The gas in the supersonic nozzle flow is water vapor with initial mass fractions \(X_{\text {H},\infty }=0.00251\), \(X_{\text {H}_2,\infty }=0.01176\), \(X_{\text {H}_2\text {O},\infty }=0.842\), \(X_{\text {O},\infty }=0.01231\), \(X_{\text {O}_2,\infty }=0.08668\) and \(X_{\text {OH},\infty }=0.04474\). The injected cooling gas is helium. The two simulations only differ in the dimensions of the porous medium and are conducted with the parameters listed in Table 2. Note that no parameters regarding the porous material are given because the porous medium flow is not simulated. The flow data are based on experiments planned at the Shock Wave Laboratory for a porous medium with dimensions \(110.25\,\text {mm} \times 8\,\text {mm} \times 7\,\text {mm}\) and characteristics similar to those of the first scenario, see Table 1.

The temperature distribution in the nozzle for slot and circumferential injection can be seen in Fig. 3a and b, respectively, on six slices through the nozzle. The particular positions of the slices are indicated in the figures. Note that only temperatures between 350 K and 1, 150 K are displayed. The leading and the trailing edge of the porous medium are positioned at \(x \approx 98\) mm and \(x \approx 208\) mm, respectively. The formation of a narrow cooling film in the case of slot injection is visible in Fig. 3a, in particular on the slices \(x=190\) mm and \(y=y_{\text {min}}+0.8\) mm, where \(y_{\text {min}}\) refers to the local y-coordinate on the nozzle wall at \(z=0\) depending on x. In contrast, in the case of circumferential injection, there is a continuous cooling film on the nozzle wall, see for instance the slices \(x=190\) mm or \(y=0\) mm in Fig. 3b. Since a cooling film is an obstacle to the hot gas flow, a stronger flow deceleration can be observed for the circumferential injection. Hence, the temperatures in the interior of the nozzle away from the walls are slightly higher compared with the slot injection case. This effect is visible in Fig. 3a and b, e.g., on slice \(y=0\) mm between \(x=190\) mm and \(x=280\) mm or on slice \(x=280\) mm.

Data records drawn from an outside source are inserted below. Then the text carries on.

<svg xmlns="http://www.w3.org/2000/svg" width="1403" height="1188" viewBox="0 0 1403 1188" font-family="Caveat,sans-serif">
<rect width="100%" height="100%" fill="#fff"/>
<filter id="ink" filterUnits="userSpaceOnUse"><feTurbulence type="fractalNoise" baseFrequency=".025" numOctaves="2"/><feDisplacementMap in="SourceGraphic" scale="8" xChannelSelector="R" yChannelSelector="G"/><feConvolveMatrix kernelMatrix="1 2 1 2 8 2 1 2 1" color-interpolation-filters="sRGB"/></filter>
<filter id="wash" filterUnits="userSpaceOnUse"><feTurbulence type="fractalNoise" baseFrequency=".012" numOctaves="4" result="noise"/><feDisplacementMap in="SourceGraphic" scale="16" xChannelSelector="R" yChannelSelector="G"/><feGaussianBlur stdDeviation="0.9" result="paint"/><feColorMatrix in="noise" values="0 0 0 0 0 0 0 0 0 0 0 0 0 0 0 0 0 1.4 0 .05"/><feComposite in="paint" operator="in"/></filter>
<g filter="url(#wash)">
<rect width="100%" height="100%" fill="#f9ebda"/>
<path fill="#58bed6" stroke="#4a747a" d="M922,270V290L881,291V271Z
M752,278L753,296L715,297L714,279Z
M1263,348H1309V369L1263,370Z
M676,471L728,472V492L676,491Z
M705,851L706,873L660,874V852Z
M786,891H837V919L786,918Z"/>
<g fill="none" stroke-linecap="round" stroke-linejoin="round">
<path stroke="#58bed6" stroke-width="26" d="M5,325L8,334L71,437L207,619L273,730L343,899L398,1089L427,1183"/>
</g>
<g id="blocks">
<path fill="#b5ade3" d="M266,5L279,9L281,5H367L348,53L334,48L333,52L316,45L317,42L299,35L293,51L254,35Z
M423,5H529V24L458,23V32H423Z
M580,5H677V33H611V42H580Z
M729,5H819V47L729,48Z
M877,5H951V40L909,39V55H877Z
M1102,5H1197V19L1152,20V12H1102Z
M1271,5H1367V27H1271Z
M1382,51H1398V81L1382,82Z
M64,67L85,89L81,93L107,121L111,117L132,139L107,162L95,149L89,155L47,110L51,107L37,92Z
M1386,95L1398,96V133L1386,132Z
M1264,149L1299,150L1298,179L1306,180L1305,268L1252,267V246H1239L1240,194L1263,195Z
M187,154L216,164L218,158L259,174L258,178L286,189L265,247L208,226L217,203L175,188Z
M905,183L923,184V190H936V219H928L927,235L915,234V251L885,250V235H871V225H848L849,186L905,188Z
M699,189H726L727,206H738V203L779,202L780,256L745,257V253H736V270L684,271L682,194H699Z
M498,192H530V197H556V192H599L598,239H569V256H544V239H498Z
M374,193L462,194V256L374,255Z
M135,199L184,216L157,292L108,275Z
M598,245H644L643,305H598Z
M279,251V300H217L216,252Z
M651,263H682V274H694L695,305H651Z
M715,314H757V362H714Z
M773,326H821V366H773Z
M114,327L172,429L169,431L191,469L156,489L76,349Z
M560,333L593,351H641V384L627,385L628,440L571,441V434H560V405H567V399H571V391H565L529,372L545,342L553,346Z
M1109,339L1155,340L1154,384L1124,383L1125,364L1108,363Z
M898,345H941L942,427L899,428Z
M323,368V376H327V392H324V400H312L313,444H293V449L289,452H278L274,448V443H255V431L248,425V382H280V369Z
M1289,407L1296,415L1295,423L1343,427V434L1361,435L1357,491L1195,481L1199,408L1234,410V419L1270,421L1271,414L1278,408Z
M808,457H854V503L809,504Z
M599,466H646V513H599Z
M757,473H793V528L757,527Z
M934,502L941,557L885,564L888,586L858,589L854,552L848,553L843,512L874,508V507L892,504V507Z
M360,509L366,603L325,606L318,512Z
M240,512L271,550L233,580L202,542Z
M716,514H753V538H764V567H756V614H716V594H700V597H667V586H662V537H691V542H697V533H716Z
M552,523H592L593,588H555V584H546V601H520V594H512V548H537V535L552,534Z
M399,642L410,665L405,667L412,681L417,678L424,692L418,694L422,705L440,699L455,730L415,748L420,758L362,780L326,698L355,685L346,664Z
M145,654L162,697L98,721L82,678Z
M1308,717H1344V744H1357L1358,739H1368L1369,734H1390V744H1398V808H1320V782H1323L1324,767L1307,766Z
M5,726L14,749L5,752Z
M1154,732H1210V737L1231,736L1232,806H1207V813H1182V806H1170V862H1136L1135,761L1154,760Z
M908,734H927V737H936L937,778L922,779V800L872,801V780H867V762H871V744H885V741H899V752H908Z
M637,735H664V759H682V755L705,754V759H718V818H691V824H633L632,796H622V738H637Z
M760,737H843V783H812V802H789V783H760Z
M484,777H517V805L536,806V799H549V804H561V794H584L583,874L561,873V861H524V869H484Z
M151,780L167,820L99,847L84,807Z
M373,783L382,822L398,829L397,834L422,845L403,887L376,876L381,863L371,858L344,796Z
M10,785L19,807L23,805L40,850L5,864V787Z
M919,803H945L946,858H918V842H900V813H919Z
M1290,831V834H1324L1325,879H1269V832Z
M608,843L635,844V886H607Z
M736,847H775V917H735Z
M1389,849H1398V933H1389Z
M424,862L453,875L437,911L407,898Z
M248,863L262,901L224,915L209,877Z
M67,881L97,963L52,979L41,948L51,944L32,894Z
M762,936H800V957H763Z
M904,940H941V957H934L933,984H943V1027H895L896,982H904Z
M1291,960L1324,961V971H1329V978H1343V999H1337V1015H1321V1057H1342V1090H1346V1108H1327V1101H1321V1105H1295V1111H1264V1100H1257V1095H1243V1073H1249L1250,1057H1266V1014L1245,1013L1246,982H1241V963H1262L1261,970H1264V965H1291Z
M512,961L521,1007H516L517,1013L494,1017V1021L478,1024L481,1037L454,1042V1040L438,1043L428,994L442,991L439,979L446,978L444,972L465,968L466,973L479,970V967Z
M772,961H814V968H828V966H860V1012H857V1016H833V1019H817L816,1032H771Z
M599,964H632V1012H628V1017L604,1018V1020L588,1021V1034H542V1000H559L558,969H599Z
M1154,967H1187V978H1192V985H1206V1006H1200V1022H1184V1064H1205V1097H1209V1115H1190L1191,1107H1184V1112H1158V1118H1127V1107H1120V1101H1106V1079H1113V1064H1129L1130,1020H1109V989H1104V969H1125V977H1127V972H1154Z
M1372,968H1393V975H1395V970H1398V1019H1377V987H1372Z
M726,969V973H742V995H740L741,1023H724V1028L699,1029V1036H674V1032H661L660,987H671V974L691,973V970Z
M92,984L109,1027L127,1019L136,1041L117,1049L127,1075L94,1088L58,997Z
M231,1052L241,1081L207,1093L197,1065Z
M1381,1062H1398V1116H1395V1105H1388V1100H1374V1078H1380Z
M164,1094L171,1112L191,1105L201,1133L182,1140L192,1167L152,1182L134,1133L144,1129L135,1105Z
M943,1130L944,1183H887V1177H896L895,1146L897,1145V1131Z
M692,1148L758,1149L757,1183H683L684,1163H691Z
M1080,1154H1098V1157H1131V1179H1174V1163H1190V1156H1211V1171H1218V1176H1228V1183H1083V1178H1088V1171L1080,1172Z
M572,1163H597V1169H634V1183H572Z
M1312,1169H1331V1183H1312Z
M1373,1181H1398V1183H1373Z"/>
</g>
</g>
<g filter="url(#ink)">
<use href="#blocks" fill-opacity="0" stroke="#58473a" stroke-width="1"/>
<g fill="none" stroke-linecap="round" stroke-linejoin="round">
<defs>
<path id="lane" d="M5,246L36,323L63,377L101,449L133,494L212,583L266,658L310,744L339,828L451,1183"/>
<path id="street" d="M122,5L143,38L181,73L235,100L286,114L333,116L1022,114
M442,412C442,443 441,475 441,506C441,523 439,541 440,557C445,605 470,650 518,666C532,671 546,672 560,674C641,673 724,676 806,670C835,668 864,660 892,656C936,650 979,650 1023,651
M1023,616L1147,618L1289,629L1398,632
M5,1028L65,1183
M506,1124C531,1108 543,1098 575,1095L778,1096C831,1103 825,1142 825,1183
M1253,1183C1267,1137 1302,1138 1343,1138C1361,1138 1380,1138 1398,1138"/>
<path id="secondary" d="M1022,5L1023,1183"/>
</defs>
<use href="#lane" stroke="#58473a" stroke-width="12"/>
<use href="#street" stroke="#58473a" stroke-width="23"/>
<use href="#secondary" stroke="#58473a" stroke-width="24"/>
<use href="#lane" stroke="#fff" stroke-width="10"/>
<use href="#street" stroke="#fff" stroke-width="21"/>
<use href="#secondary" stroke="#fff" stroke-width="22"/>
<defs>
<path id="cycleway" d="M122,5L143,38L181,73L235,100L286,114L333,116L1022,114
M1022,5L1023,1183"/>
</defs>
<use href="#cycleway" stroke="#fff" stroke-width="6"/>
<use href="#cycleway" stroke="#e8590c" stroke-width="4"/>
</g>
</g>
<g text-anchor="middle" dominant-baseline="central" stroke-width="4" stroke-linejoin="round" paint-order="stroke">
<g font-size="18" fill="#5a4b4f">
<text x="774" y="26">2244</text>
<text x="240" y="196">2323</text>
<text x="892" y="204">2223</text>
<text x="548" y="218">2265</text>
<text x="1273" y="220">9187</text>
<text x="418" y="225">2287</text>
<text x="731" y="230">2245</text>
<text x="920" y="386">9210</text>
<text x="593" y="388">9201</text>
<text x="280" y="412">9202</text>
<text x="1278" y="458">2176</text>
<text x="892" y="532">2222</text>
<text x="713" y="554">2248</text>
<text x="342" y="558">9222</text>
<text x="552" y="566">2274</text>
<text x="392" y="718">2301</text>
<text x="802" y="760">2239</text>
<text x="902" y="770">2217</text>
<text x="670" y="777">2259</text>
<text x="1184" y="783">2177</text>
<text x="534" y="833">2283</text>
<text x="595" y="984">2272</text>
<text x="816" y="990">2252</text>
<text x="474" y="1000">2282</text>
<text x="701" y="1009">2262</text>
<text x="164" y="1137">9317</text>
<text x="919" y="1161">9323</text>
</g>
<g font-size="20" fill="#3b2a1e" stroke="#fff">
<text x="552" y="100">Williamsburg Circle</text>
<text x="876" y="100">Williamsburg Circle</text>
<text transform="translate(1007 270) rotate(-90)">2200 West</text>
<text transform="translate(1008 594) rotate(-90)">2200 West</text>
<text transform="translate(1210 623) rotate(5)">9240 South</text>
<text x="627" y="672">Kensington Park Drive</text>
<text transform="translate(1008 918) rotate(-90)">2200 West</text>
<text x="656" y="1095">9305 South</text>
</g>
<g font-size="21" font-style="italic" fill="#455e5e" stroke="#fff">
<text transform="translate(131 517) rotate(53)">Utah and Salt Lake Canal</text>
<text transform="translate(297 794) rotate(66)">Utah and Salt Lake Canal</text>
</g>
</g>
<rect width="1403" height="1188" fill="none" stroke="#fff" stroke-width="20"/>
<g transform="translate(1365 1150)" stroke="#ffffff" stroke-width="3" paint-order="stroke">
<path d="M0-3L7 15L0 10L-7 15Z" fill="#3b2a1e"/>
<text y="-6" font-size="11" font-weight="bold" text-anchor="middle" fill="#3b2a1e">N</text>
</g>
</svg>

An interesting phenomenon can be observed when comparing the temperatures in the cooling film boundary layers: With slot injection, lower temperatures can be achieved, as visible around the intersection point of the slices \(z=0\) mm, \(y=y_{\text {min}}+0.8\) mm and \(x=190\) mm. This is probably due to the slot being only a narrow obstacle which can be avoided by the hot gas flow by flowing around it. A comparison of the streamlines on the slice \(y=y_{\text {min}}+0.8\) mm in Fig. 3c, d confirms this conjecture. As a consequence, the slot cooling film can become thicker than the circumferential cooling film and, hence, results in a better cooling effectiveness at selective positions. Figure 3c, d also show the distribution of helium in the nozzle flow. In the slot injection case, the cooling film widens towards the trailing edge of the porous medium at \(x \approx 208\) mm and narrows downstream of the trailing edge.

Temperature boundary layer profiles in wall-normal direction in the wake of the porous medium at \(x=280\) mm on the centerline \(z=0\) mm are depicted in Fig. 4a. According to expectations, a better overall cooling is obtained by circumferential injection despite selective lower temperatures achieved by slot injection as described above. However, the comparison with the temperature profile for nozzle flow without any cooling gas injection reveals a significant cooling also in the slot injection case. The temperature peak in the lower part of the boundary layer (wall distance less than 2 mm) is reduced from 945 K (no cooling) to 853 K (slot injection) and 746 K (circumferential injection).

Figure 4b shows the wall heat fluxes for the line \(y=y_{\text {min}}\), \(z=0\) mm, which corresponds to the centerline of the slot, with and without cooling gas injection. Due to the isothermal nozzle walls, the wall temperature and the temperature of the cooling gas are the same (333.15 K). Hence, the wall temperature gradients up- and downstream of the leading edge of the porous medium are similar. However, the thermal conductivity of helium is about 3.5 times higher than that of water vapor which leads to the peak of the wall heat fluxes at the leading edge of the injection. Further downstream the heat fluxes rapidly decrease with a value close to zero at the trailing edge of the porous medium in the case of slot injection. The larger wall heat flux over the porous medium for circumferential injection is again explained by the thicker cooling film for slot injection. In the wake of the injection, both heat fluxes slowly increase, but the cooling effect persists up to the nozzle exit.